Her parents, Catherine and Louis Calligas, and her older sister, Isabel, grew quickly accustomed to the noises and smells and routines of hospitals. Even as Anne Marie aged past infancy and toddlerhood, a common cold could land her in the hospital with breathing problems.
In June, a gastrointestinal specialist diagnosed Anne Marie, now 5 years old, with a disease called Abernethy malformation. It's an extremely rare vascular anomaly whereby a portal vein is missing in the liver, allowing blood to go straight to Anne Marie's heart and lungs without the liver doing the important work of processing and filtering it first.
Catherine Calligas reached out to family members and friends who are physicians. None of them had even heard of Abernethy malformation. She turned to Google.

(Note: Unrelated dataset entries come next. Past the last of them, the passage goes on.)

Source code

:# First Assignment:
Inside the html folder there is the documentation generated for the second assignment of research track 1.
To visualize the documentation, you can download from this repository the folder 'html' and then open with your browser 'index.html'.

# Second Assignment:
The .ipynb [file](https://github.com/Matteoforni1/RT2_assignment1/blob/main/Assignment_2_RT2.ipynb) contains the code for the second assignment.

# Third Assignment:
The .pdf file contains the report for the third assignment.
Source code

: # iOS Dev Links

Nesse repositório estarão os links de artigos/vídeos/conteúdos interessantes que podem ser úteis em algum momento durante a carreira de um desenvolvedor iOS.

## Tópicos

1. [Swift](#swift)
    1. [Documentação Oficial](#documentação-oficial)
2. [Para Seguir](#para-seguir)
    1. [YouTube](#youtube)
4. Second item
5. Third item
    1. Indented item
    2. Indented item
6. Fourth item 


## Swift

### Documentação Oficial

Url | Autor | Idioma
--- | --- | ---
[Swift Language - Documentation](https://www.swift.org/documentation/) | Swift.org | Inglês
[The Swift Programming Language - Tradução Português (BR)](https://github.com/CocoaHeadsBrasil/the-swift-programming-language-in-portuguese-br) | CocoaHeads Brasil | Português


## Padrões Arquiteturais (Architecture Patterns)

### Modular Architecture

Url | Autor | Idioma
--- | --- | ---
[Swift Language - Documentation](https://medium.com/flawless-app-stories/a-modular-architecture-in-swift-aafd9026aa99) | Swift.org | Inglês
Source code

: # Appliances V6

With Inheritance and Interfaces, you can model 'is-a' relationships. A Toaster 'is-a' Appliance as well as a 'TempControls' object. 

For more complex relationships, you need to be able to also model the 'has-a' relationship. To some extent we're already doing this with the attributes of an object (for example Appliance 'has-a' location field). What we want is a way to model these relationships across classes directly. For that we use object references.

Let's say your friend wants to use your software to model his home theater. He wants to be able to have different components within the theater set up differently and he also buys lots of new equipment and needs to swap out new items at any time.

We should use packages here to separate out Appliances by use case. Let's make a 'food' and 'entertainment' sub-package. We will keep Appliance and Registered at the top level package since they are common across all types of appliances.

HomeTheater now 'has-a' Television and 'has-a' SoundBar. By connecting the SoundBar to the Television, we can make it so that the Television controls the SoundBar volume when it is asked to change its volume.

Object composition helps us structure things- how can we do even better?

"I basically stayed on my computer for 48 hours straight," she said.
The Calligas family lives in Montgomery, Alabama. Catherine Calligas' research kept pointing her to Chicago.
"All you can really find are medical journal articles," she said. "I noticed a lot of them had either been authored by or referenced Dr. Superina."
That's Riccardo Superina, surgical director of the kidney and liver transplant programs at Ann and Robert H. Lurie Children's Hospital of Chicago. He's one of a handful of doctors in the world who does the surgery Anne Marie would need to address her condition. Patients have come to him from Australia, Vietnam, all over Europe.
"I stumbled across a YouTube video where the mother of a patient he had back in 2008 livestreamed an interview with him," Calligas said.